Me gusta comer bien, ver televisión. Soy holgazán, miedoso, ignorante ¿qué quieres qué diga? ¿qué haga? sí así la paso bien –se lee en el correo de un estudiante. Mientras tanto sus padres gimen por su bien. Le han dado todo. Su madre desdichada con él, desdichada con su marido, ya no llora por ellos, lo hace por la vida que lleva. En el periódico el editor escribe: No cabe duda que la injusticia de los hombres no termina y la cólera del cielo no cede, y tampoco tiene fin la insensatez del pícaro y del resignado. El profesor por su lado a los alumnos les explica: La cólera del pueblo en segundos se inflama y en los siguientes, sin necesidad de fuego, se apaga. Y el cura predica al feligrés que el grito de las iglesias en medio del caos es repitente, como lo es el sonido de las campanas y termina su homilía con un: ¡Arrepentíos! ¡Arrepentíos! la avenida del justiciero está próxima y el reino de Dios a la vuelta de la esquina.
Aquellos abuelos en el parque cuchichean sobre enfermedades: más vale prevenir que curar. Cosa que a ellos les dijeron sus abuelos; cosa que todos leemos y escuchamos en los medios, y que se repite al hablar de política, educación, salud sin transformarla en certeza. Eso ha matado gente, terminado con políticos, activistas, empresarios y mantiene atontada a la gente de todos los continentes. Todos consideran válida esa sentencia pero, insisto, nadie la aplica y el estrés que eso produce se trata de rebajar con la esperanza de un mañana. Solo cuando la cosa se pone demasiado fea, la frase la consideramos cargada de acción, cuando ya solo nos sirve de terapia para deshacer frustración, rebajar angustia y fijar la esperanza de que el desastre acabará pronto.
De tal manera que ya me cuesta ponerles atención a las noticias: diría que a estas alturas me son indiferentes y considero que su contenido y producto se debe a no haber prevenido en el momento y la forma indicada. En consecuencia, la mayoría de ellas hablan de desastres y calamidades y los alborotos políticos que provocan, son consecuencia en mucho de falta de prevención.

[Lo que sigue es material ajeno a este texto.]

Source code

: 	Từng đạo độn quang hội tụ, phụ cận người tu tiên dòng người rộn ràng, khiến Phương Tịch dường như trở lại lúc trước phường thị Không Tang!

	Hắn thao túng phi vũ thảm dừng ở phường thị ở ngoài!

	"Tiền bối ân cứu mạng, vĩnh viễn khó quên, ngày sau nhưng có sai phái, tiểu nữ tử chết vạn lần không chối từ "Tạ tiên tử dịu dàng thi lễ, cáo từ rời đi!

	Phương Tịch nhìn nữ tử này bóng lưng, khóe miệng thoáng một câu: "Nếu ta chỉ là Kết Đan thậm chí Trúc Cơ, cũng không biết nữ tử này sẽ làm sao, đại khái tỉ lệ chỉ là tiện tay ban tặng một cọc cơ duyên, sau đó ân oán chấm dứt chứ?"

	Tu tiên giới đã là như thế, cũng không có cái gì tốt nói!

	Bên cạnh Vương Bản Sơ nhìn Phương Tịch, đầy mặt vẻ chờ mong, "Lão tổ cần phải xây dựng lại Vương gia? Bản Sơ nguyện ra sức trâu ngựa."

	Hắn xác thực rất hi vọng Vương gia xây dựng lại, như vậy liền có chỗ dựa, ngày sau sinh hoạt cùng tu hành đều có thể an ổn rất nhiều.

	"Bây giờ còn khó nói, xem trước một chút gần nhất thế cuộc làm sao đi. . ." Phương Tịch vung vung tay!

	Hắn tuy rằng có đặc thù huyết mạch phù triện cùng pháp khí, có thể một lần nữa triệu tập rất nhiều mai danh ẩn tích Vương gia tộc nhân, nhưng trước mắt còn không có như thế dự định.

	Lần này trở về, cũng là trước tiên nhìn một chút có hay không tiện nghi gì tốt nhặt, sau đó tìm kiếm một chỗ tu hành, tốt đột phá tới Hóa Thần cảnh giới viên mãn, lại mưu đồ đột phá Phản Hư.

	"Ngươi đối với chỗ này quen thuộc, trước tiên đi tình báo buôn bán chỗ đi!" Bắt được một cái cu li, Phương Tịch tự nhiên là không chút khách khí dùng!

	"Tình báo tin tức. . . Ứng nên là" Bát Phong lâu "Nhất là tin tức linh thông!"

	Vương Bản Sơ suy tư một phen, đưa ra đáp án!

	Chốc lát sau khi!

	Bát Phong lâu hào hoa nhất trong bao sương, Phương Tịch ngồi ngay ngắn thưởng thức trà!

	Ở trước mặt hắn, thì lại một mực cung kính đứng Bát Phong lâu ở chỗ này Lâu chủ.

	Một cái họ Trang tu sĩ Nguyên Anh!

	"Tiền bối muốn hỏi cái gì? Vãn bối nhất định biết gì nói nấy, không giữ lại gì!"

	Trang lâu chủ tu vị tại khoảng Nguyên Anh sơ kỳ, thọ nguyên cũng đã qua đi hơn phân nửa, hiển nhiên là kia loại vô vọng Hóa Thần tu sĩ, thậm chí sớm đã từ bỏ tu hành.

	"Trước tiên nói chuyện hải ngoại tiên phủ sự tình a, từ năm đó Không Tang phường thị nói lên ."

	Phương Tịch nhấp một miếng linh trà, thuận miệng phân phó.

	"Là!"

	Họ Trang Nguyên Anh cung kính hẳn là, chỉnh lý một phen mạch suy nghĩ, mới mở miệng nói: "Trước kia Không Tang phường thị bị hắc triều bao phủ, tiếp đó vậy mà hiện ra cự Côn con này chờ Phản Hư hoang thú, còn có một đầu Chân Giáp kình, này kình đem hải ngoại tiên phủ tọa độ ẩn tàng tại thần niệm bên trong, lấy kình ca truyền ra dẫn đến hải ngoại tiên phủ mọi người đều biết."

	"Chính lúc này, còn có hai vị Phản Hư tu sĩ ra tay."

En una sociedad de tal naturaleza, mantenerse en un bando sea el bueno o el malo, siempre es motivo de orgullo y lucha y ante eso, ser progresista es casi un imposible. Es por eso que no me extraña que en países pobre como en los ricos, las elecciones de autoridades casi siempre terminen en empate estadístico, debido a que el alcance de pensamiento en ambos bandos es curativo, de curandero y no de prevención. Necesitamos buenas noticias que compensen a las malas piden todos los altos funcionarios a sus subordinados, y les advierten que sin agitar aguas.

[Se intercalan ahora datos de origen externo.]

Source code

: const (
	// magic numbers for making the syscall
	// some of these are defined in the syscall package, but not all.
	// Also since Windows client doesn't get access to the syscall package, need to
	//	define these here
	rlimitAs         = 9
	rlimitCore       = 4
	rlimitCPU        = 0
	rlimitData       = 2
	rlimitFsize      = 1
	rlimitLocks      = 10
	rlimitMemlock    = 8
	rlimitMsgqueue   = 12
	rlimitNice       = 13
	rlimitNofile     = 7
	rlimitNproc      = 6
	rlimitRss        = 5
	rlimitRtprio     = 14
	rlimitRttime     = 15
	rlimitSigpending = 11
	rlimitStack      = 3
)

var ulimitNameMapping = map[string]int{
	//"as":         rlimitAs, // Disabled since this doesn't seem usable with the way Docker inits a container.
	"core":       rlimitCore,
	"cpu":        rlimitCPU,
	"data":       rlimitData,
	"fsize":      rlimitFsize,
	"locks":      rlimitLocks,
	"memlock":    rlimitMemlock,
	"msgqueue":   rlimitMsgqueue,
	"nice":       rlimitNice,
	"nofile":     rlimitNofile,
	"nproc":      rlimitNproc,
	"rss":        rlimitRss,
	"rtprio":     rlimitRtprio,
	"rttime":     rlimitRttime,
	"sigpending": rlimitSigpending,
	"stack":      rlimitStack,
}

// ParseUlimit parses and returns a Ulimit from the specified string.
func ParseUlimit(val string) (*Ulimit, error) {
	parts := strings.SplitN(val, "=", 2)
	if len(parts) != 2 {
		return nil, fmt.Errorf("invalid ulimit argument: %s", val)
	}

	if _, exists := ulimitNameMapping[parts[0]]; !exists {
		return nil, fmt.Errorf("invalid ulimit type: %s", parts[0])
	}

Ese volcarse a la curación deja imposible impulsar progreso alguno. Durante dos siglos, candidatos y presidentes han enarbolado una misma promesa: Recuperar el país, la economía y otro montón de cosas, actuando como curanderos, matando todo pensamiento de prevención y futuro.
Por otro lado, un constante “no puedo y no quiero” también es cosa que dura dos siglos manteniéndonos atados a un presente constante de curación de conflictos y nos tapa los ojos a un futuro mejor, obligándonos a vivir en medio de odios y resentimientos en lugar de respuestas; aplastando razones y anteponiendo emociones ante evidencias. Así se rige el barrio, las instituciones, la presidencia y en ese orden, la mentira y el engaño se superponen a la verdad, volviendo vivir cada vez más borroso. Así estamos, así nos movemos en un mundo lleno de equivalencias y fantasías en que ni instituciones ni ley alguna aguanta las embestidas del diario vivir.
De tal manera que para la mayoría la vida es en cada instante lucha con muy pocas victorias y nuestra historia reciente se puede resumir en cuatro palabras: rebelión, resistencia, reconciliación y sumisión, sin llegar a tener un fin supremo. Nos extravió la tentación de ser curanderos sin enderezar el rumbo y por consiguiente, la esperanza nunca la logramos transformarla en certeza.